_SUPPLIED TEXT_
-*-

Is it possible to declare multiple elasticsearch appenders with different jackson mixins? #41

romanmar1 · 2020-03-22T11:26:13Z

If yes, is that efficient resource-wise?

rfoltyns · 2020-03-22T20:39:22Z

Yes, it's possible.

Resource-wise - it depends. Usually it's not efficient, as every Elasticsearch appender instance spawns several threads (batch emitter, metric printers, IO threads) and if you use pooled buffers, it also allocates at least as many bytes as you configure.

It depends what you need. Could you describe what exactly you want to achieve?

E.g. if you'd like to have mixins-per-index, I'd recommend programmatic config with:

one AsyncbatchDelivery, one ItemSourceFactory and ObjectWriter per set of mixins and use it like this:

asyncBatchDelivery.add(indexName, itemSourceFactory.create(logEvent, objectWriter));

or

one AsyncbatchDelivery and JacksonJsonLayout per set of mixins (with shared ItemSourceFactory!) and use it like this:

asyncBatchDelivery.add(indexName, jacksonJsonLayout.serialize(logEvent));

romanmar1 · 2020-03-22T23:29:50Z

I see.

I'll change the focus of my question a bit (or a lot):
Suppose I need to write logs for different components to different indices with different payloads,
and I want to be resource efficient as much as possible (for example: instantiate only 1 instance of JestClient, or 1 instance of apache async http client , with shared everything).
Mixins are not longer relevant to the question (I think i'll use pattern layout instead).

How would i do that?

rfoltyns · 2020-03-23T00:25:16Z

If you want to use the same appender instance for multiple indices, for now, you'll have to write your own IndexNameFormatter tailored to your needs and derive the index name from message content or context data.

I'll think that context data based formatter with StrLookup should do the trick. I'll add it in future releases.

If you need to be resource efficient, use hc module. It allocates several times less memory than jest, it has lower CPU overhead and further improvements are on the way.

romanmar1 · 2020-03-23T06:15:55Z

That's not exactly what i want.
Using the same Elasticsearch appender while deriving index name from context would be analogous using the same RollingFileAppender and deriving file name from context, which to me seems like the wrong kind of solution.

I want to use different appenders, possibly with different filters and everything else log4j2 has to offer, and be resource efficient. (Specifically to be able to share the same client, or delivery mechanism).

-*-

_Saved data entries_
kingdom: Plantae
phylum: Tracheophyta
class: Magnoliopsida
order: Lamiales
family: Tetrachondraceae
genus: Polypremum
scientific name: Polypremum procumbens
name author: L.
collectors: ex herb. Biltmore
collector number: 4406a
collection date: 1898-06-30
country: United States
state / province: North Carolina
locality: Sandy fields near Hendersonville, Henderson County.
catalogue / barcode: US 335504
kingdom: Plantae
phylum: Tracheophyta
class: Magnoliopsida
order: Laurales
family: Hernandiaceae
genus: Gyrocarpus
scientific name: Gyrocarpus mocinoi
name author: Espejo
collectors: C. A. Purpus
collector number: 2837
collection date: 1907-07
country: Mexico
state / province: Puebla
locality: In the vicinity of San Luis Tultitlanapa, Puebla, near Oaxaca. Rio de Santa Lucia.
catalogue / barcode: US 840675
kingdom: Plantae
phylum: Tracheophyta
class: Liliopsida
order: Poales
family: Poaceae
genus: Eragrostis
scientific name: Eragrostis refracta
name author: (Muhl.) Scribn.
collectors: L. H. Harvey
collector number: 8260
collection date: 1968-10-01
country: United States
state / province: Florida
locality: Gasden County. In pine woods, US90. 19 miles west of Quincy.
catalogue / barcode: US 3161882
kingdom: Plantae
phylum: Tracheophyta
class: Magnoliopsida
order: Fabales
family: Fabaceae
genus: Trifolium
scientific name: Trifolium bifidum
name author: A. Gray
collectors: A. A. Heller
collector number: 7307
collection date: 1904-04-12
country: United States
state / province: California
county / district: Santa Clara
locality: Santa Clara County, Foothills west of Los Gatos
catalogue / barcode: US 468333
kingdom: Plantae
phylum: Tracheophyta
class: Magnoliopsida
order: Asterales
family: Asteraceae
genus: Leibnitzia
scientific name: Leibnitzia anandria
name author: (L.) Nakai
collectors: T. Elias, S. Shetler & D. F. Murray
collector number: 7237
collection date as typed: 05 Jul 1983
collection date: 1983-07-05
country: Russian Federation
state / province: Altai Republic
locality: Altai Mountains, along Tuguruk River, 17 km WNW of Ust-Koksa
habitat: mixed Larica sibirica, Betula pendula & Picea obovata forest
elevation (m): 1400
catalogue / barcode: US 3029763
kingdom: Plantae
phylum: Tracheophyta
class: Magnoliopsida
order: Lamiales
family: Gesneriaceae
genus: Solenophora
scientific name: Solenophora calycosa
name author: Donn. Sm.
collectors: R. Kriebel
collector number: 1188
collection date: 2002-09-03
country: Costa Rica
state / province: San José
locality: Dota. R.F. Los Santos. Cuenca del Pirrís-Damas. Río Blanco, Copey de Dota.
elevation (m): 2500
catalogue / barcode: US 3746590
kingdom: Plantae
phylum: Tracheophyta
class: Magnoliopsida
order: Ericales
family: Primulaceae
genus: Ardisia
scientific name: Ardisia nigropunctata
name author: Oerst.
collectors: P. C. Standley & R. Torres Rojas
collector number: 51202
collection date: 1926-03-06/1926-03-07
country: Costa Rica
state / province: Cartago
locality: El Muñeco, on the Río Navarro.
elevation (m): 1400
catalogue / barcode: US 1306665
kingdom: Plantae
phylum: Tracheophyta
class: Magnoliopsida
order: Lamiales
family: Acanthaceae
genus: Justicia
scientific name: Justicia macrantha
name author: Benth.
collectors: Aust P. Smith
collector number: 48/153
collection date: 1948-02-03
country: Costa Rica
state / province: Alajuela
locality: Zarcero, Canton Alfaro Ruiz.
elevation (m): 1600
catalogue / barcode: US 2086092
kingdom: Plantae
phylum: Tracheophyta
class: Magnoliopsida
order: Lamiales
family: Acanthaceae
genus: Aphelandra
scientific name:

-*-

_DIRECTIVE A_
Answer these questions about the Elasticsearch appender thread:
(i) What threads does every Elasticsearch appender instance spawn?
(ii) What does romanmar1 plan to use instead of mixins?
(iii) Which module does rfoltyns recommend for resource efficiency?
_DIRECTIVE B_
Write what comes next in the Elasticsearch appender thread, starting after its final post.
The rows are not needed for anything here.

_EXERCISE RESPONSE A_
(i) A batch emitter, metric printers, and IO threads.
(ii) Pattern layout.
(iii) The hc module.

_EXERCISE RESPONSE B_
ps: Can i use hc with pattern layout? I think i tried that and it didn't work (something about using ItemSource api only).

rfoltyns · 2020-03-23T08:56:45Z

You can achieve that only if you configure multiple appenders programmatically. Filters are applied before LogEvent gets to the appender, so you should be fine there.

Any layouts that produce raw Strings - including PatternLayout- are not compatible with hc, only ItemSourceLayouts are and I'm not planning to change that. JacksonJsonLayout is the only implementation atm.

romanmar1 · 2020-03-23T09:26:30Z

Will you consider adding support for that via configuration files?

rfoltyns · 2020-03-23T18:42:31Z

Short answer - no, never.

With Log4j2, each appender has it's own lifecycle - all underlying components must be reliably stopped when requested to do so and release all resources, especially running threads, connections and thread locals(!) if used. They can't leak.

With config files, even if you manage to share resources between multiple appenders, the main challenge is to identify that the last appender was stopped and shared resource can be released. Log4j2 has control over it so static registry with usage count is one of the ideas. Possible, but horrible - I'll never add support for that.

However, programmatic config will allow you to do it - this library is highly extensible by design. You can extend ElasticsearchAppender.stop() and ElasticsearchAppender.createItemAppenderFactory() methods and control the lifecycle of AsyncBatchDelivery on your own. Have a look at the architecture. Maybe you'll find a better way.

How many appenders would you like to have?

romanmar1 · 2020-03-23T22:21:57Z

I'll probably start with 3 and go up from there, up to 10, give or take.

I understand your concerns.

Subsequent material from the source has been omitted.